▶ [YOUR OBJECTIVE]: Would you give the entries again word for word, with no pictures in the copy?

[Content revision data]
• • •

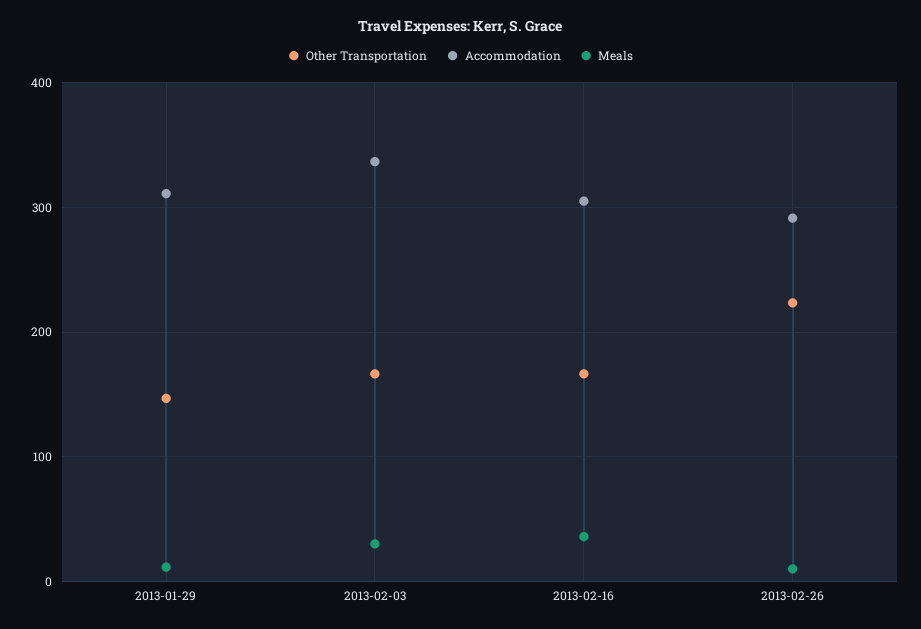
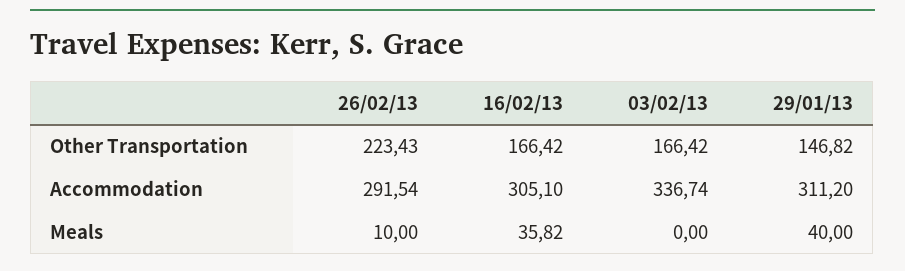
  {
    "Other Transportation": {
      "2013-01-29": 146.82,
      "2013-02-03": 166.42,
      "2013-02-16": 166.42,
      "2013-02-26": 223.43
    },
    "Accommodation": {
      "2013-01-29": 311.2,
      "2013-02-03": 336.74,
      "2013-02-16": 305.1,
      "2013-02-26": 291.54
    },
    "Meals": {
-     "2013-01-29": 10,
+     "2013-01-29": 40,
-     "2013-02-03": 30,
+     "2013-02-03": 0,
      "2013-02-16": 35.82,
      "2013-02-26": 10
    }
  }

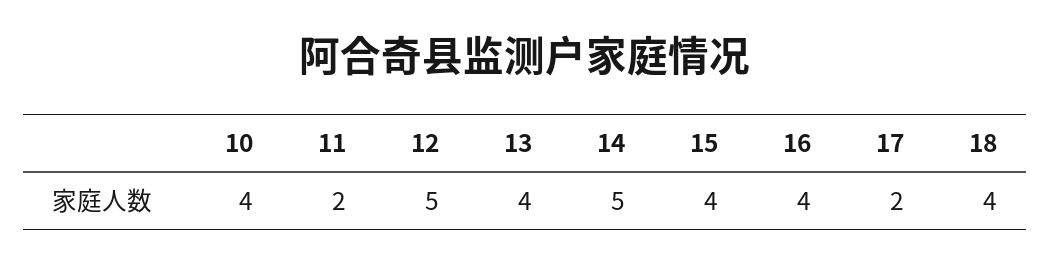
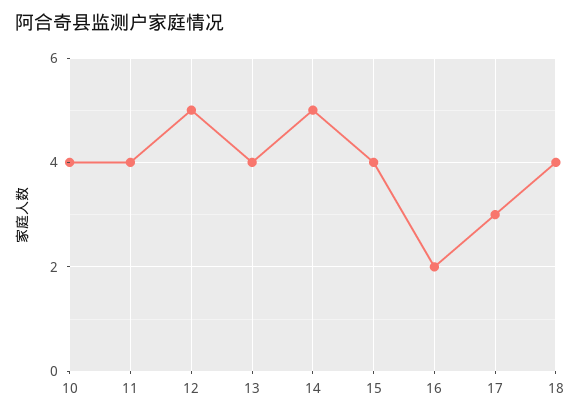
  {
    "10": 4,
-   "11": 2,
+   "11": 4,
    "12": 5,
    "13": 4,
    "14": 5,
    "15": 4,
-   "16": 4,
+   "16": 2,
-   "17": 2,
+   "17": 3,
    "18": 4
  }

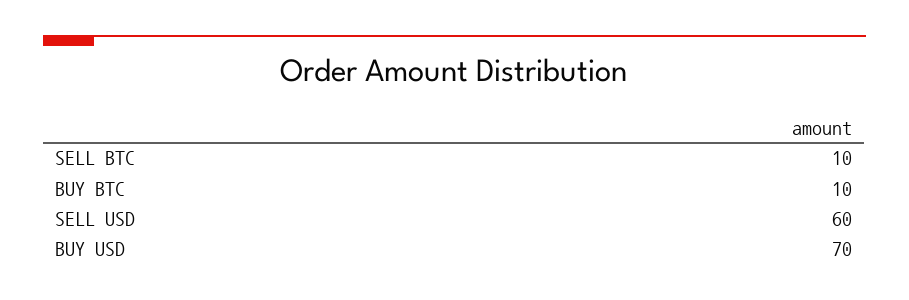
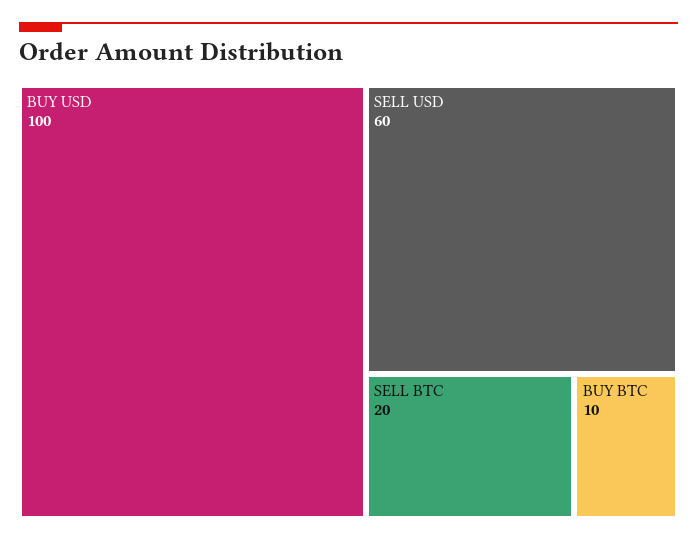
  {
-   "SELL BTC": 10,
+   "SELL BTC": 20,
    "BUY BTC": 10,
    "SELL USD": 60,
-   "BUY USD": 70
+   "BUY USD": 100
  }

• • •

▶ [ANSWER SPACE]:
  {
    "Other Transportation": {
      "2013-01-29": 146.82,
      "2013-02-03": 166.42,
      "2013-02-16": 166.42,
      "2013-02-26": 223.43
    },
    "Accommodation": {
      "2013-01-29": 311.2,
      "2013-02-03": 336.74,
      "2013-02-16": 305.1,
      "2013-02-26": 291.54
    },
    "Meals": {
-     "2013-01-29": 10,
+     "2013-01-29": 40,
-     "2013-02-03": 30,
+     "2013-02-03": 0,
      "2013-02-16": 35.82,
      "2013-02-26": 10
    }
  }

  {
    "10": 4,
-   "11": 2,
+   "11": 4,
    "12": 5,
    "13": 4,
    "14": 5,
    "15": 4,
-   "16": 4,
+   "16": 2,
-   "17": 2,
+   "17": 3,
    "18": 4
  }

  {
-   "SELL BTC": 10,
+   "SELL BTC": 20,
    "BUY BTC": 10,
    "SELL USD": 60,
-   "BUY USD": 70
+   "BUY USD": 100
  }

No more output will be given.